Mit der Uraufführung seines Singspiels Die Entführung aus dem Serail 1782 in Anwesenheit des Kaisers erwies sich Mozart als Meister der Oper. In den folgenden vier Jahren las er über 100 Libretti, bis er den geeigneten Stoff für eine grosse italienische Opfer fand – Beaumarchais‘ Revolutionsdrama Le Mariage de Figaro. Lorenzo da Ponte schrieb ihm danach den Text zur komischen Oper „Die Hochzeit des Figaro“. Mozarts rassige Melodien, ein Feuerwerk der Einfälle von Anfang bis Ende, untermalen mit leuchtenden Farben die „subversive“ Botschaft, dass alle Menschen gleich geboren sind. Im damals von Wien beherrschten Prag wurde der Figaro mit beispielloser Begeisterung aufgenommen.
Mozart war in seinem Element. Als neues Auftragswerk für Prag schuf er gemeinsam mit da Ponte eine mitreissende Version der alten Geschichte vom Supermann Don Giovanni, der nach einem wüsten, unmoralischen Leben seine Strafe bekommt. Mozart vollendete grössere Teile der Oper in Prag und schrieb dort in der Nacht vor der Premiere die Ouvertüre nieder. Don Giovanni wurde ein gewaltiger Erfolg und gilt heute als eine der bedeutendsten Opern der Musikgeschichte.
Gegen Ende seines Lebens ging so ziemlich alles schief. Zwar gelangen ihm noch während der Arbeit an der monumentalen Giovanni-Partitur zwei bewundernswerte Streichquartette und die „Kleine Nachtmusik“. Aber die Bravorufe waren verstummt. Nach Ansicht mancher Experten sind seine drei letzten Sinfonien, darunter die majestätische Jupiter-Sinfonie, zu seinen Lebzeiten kein einziges Mal öffentlich gespielt worden. „Der Figaro“, so erfolgreich er im übrigen Europa war, wurde in Wien nach der neunten Aufführung abgesetzt. „Don Giovanni“ in Prag und anderswo bejubelt, fand in Wien wenig Gegenliebe.
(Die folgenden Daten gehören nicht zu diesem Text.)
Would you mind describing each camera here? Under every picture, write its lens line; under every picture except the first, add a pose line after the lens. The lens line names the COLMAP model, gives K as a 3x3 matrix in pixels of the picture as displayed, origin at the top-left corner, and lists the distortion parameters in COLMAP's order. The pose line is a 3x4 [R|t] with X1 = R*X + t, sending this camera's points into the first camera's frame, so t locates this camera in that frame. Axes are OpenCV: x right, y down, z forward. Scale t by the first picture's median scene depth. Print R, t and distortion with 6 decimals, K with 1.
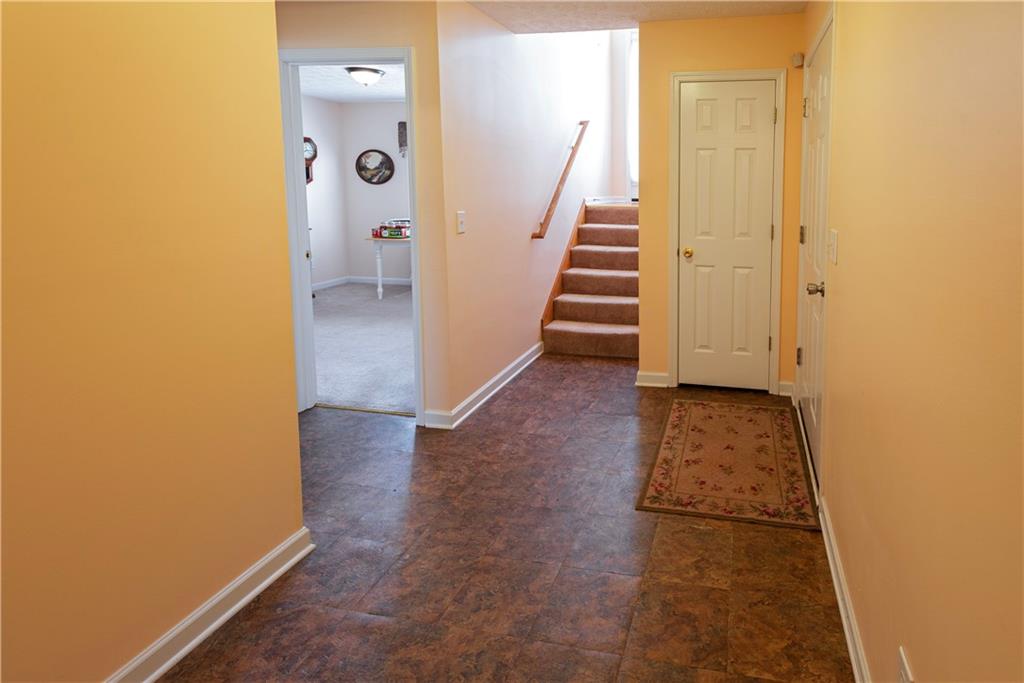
lens RADIAL K [[489.1, 0, 512.0], [0, 489.1, 341.5], [0, 0, 1]] dist [-0.001180, -0.000238]
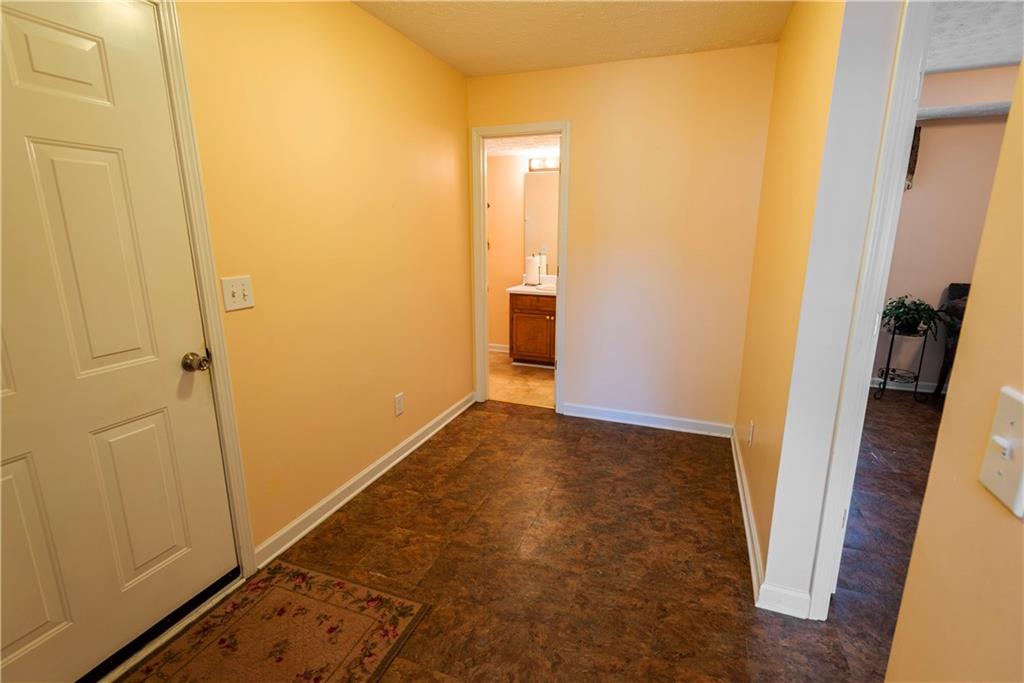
lens RADIAL K [[489.1, 0, 512.0], [0, 489.1, 341.5], [0, 0, 1]] dist [-0.001180, -0.000238]
pose [[-0.995916, 0.005078, -0.090142, 0.184967], [-0.041780, 0.859160, 0.509998, -0.538540], [0.080037, 0.511682, -0.855439, 1.539413]]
Merkwürdigerweise hatte ausgerechnet Graf Arco, der Mozart so ruppig gekommen war, den Fortstrebenden vor dem Wankelmut der Wiener gewarnt. Nun konnte sich selbst der optimistische Mozart nicht mehr verhehlen, dass ihm das Publikum die Gefolgschaft versagte.
Krankheit und Tod
Die Mozarts zogen in eine billigere Wohnung. Es sind 21 verzweifelte Bittbriefe des Meisters an den reichen Michael Puchberg überliefert, der ihm auch bereitwillig mit erheblichen Darlehen unter die Arme griff. Dennoch drohte der vierköpfigen Familie bald die nackte Armut.
Im Juli 1791 bestellte ein geheimnisvoller „grauer Unbekannter“ bei Mozart gegen Vorausbezahlung ein Requiem (die Totenmesse der katholischen Liturgie). Mit vielen Unterbrechungen arbeitete Mozart an dem Werk. Aber ihm fehlte die frühere Spannkraft. Er war blass und schwach, hatte Fieber und Ohnmachtsanfälle. Gelenkschwellungen quälten ihn. Er schreibe seine eigene Totenmesse, sagte er zu Konstanze. Eine teilweise Lähmung hinderte ihn, das Requiem zu vollenden.
Mozart litt an einem wiederaufgetretenen rheumatischen Fieber, das ihm schon als Kind zugesetzt hatte. In einer Studie seiner letzten Leiden gelangt der Schweizer Arzt Dr. Carl Bär zu dem Schluss, dass die vielen Reisen im zarten Kindesalter den Boden für das Leiden bereitet haben müssen. Am 5. Dezember 1791 starb Mozart. Er bekam ein Begräbnis dritter Klasse und wurde auf dem Sankt Marxer Friedhof zusammen mit mehreren anderen Verstorbenen beigesetzt – in einem nicht bezeichneten Reihengrab.